Here is a little more information on the Sigma 400mm f/5.6 lens:-

This lens was on the market in the late 1990's and was been as an upgrade from the more standard kit lenses for the keen amateur photographer. It is optically a very good lens, has as a fixed aperture and is extremely light weight, for a 400mm lens.
Sigma 400mm f/5.6 lens
I am using this lens with my Canon EOS 60D DSLR; unfortunately this lens was never designed for use with this particular series of camera. These Sigma lenses were generally designed for Film Cameras using an autofocus system; in the case of Canon this was the EF system. When digital came out they started using EFS lenses alongside their existing EF lenses, third party manufacturers such as Sigma had not seen this coming and the existing lenses did not always work with the new camera bodies. As well as problems with the focusing systems, these lenses will not 'stop down' and allow the photographer to change the aperture. Sigma did try and get digital users to return the lenses to the factory to have a new microchip put in, but ultimately many lenses were never 'chipped' and in the end Sigma just replaced the whole range. This has resulted in a complicated second-hand market where some lenses are 'chipped' and work fine with new DSLR's and others, more commonly do not operate as they should.

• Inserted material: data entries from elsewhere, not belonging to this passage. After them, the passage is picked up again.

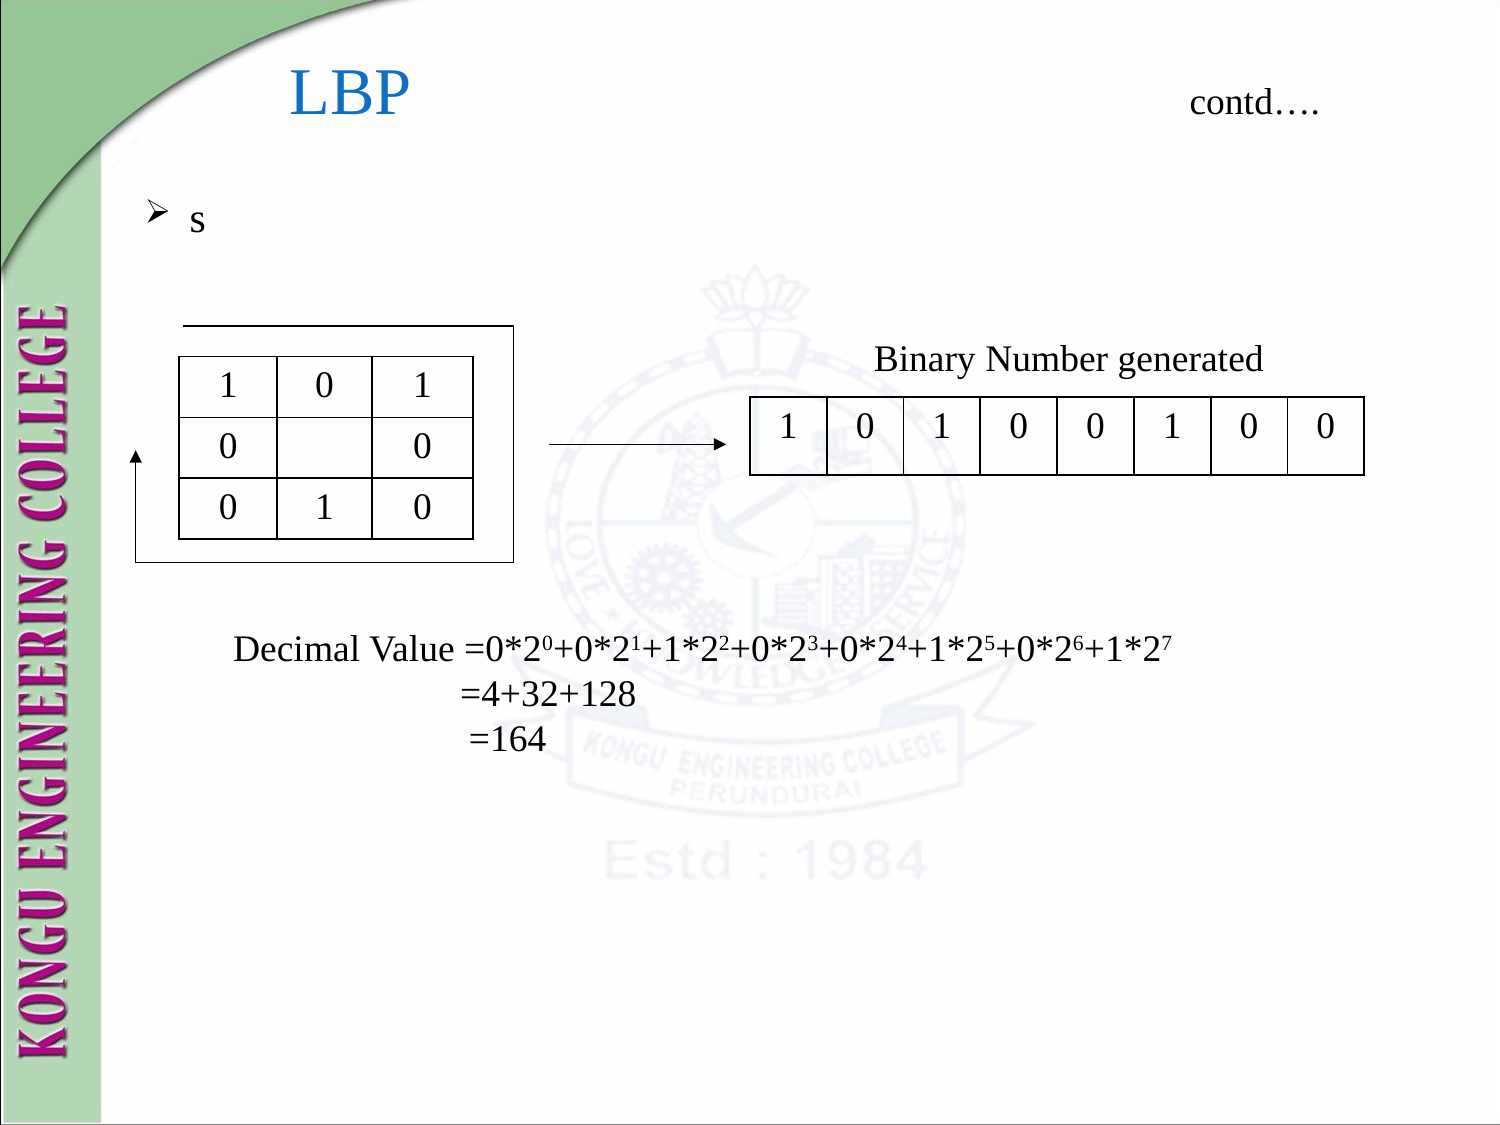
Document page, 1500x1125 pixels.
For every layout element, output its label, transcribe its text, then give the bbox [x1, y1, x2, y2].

table_header 0 [1058, 398, 1133, 474]
table_cell 0 [373, 479, 472, 538]
table_header 0 [981, 398, 1056, 474]
table_header 1 [1135, 398, 1210, 474]
table_cell [278, 418, 371, 477]
table_header 1 [751, 398, 826, 474]
table_header 0 [278, 357, 371, 417]
table_cell 0 [180, 418, 276, 477]
table_header 1 [373, 357, 472, 417]
table_cell 0 [373, 418, 472, 477]
table_header 1 [904, 398, 979, 474]
text_box LBP contd…. [249, 40, 1360, 136]
table_header 0 [828, 398, 903, 474]
table_cell 0 [180, 479, 276, 538]
text_box Binary Number generated [773, 326, 1365, 386]
text_box Decimal Value =0*20+0*21+1*22+0*23+0*24+1*25+0*26+1*27 =4+32+128 =164 [218, 617, 1329, 767]
table_header 0 [1212, 398, 1287, 474]
table_cell 1 [278, 479, 371, 538]
table_header 1 [180, 357, 276, 417]
table_header 0 [1288, 398, 1363, 474]
picture [0, 0, 1500, 1125]
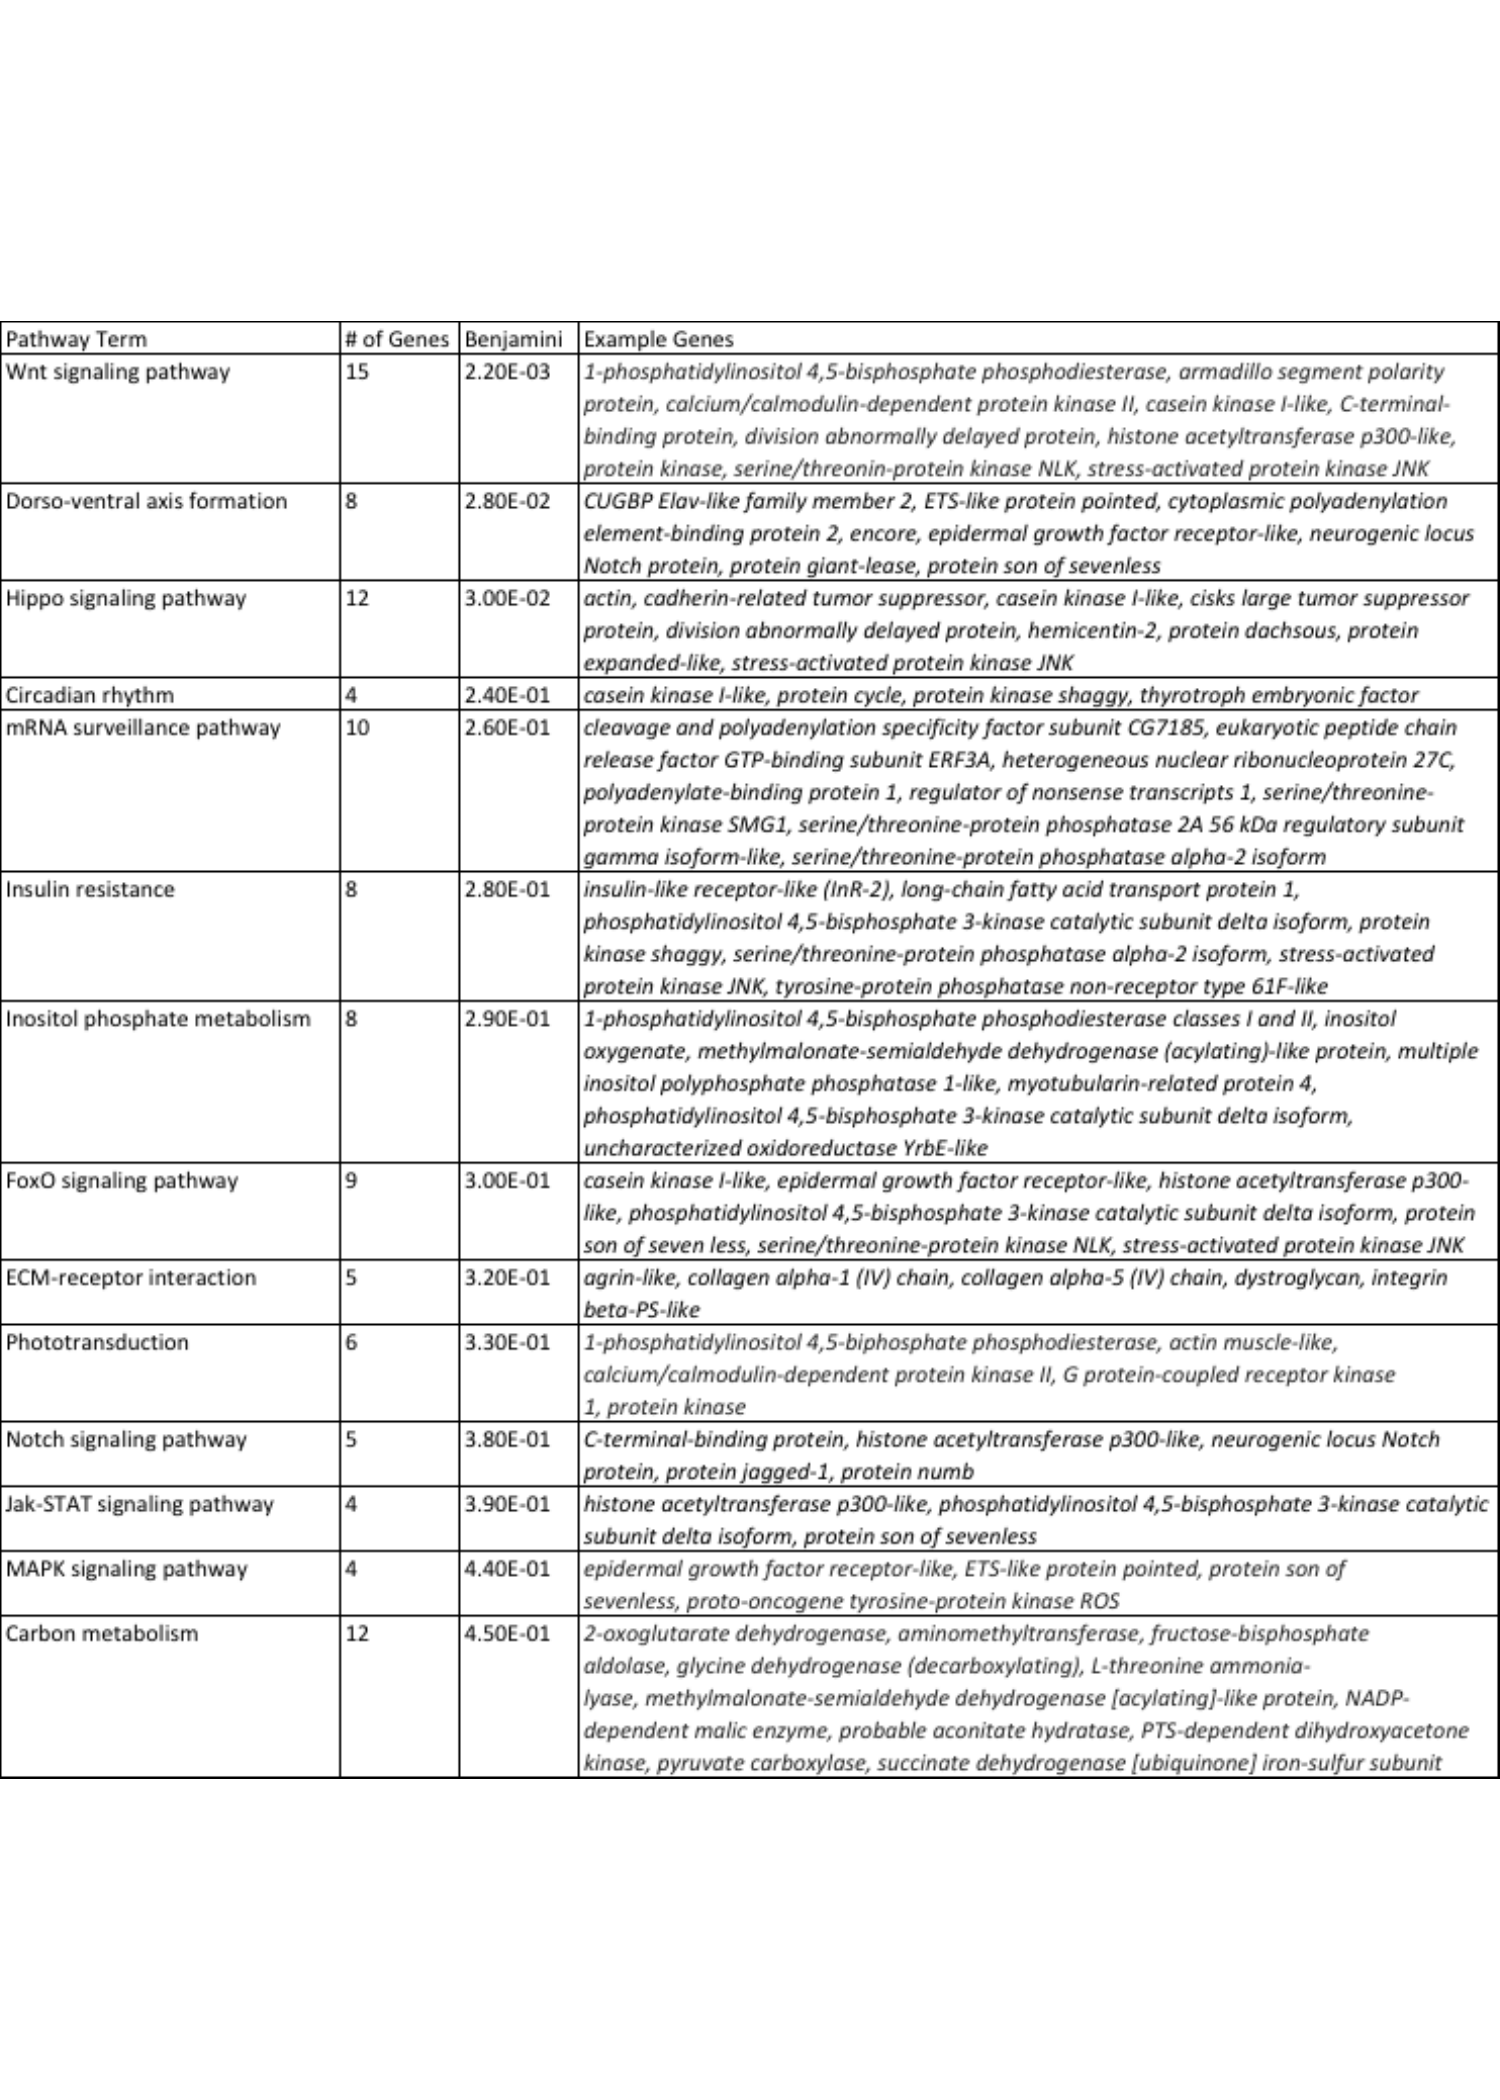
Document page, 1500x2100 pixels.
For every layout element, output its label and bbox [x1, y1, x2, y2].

picture [0, 321, 1500, 1779]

The above does not sound great on paper; but a few other points should be taken into consideration. There is often no problem with another camera system, such as Pentax (where the electronic system is more straightforward), I have used this lens on a Pentax K20D and autofocus's perfectly and stops down. Being able to control the aperture is particularly important in regards to this lens as it does suffer from a bit of *'colour fringing' with the aperture fully open. Stopping down (closing) to an aperture of f/8 or f/11 significantly reduces this fringing.  The other important point is that it is extremely good value for money. It can be picked up for as little as £70 on ebay, although better examples will sell as much as £250 second hand, this is still not very much money when compared with modern, new lenses. I have also compared this lens with other lesser telephoto and tele-zoom lenses in field tests. For example it easily outperformed the Sigma 70-300mm APO kit lens regardless of what aperture you chose.

I will at some future point go into a little more detail on other telephoto lenses. I am extremely interested in comparing these lenses to try and find those that are of exceptional value; I may well try and get some other (test) examples of our Tawny Owls.

By the way the above image is a bit grainy this is mainly because the ISO had to kept high (around 1600 ISO) as these Owls will not come and sit on the telegraph poles until a good 20mins after the sun has gone down! Maybe a faster aperture lens is required?

*As regards 'colour fringing' this is just one of the optical distortions caused by the curvature of the lens. The light is split as it passes through the optical element; this causes a coloured halo to appear around the subject in the photograph. This halo is often there but is usually very slight and the image has to be magnified for it to be seen. It is more obvious in high contrast subjects particularly where the subject is shown against the sky (such as a bird on a wire). It will be reduced when you use a smaller aperture and only the centre of the lens is used (the centre of a lens is normally of better optical quality - will produce a sharper image with fewer distortions).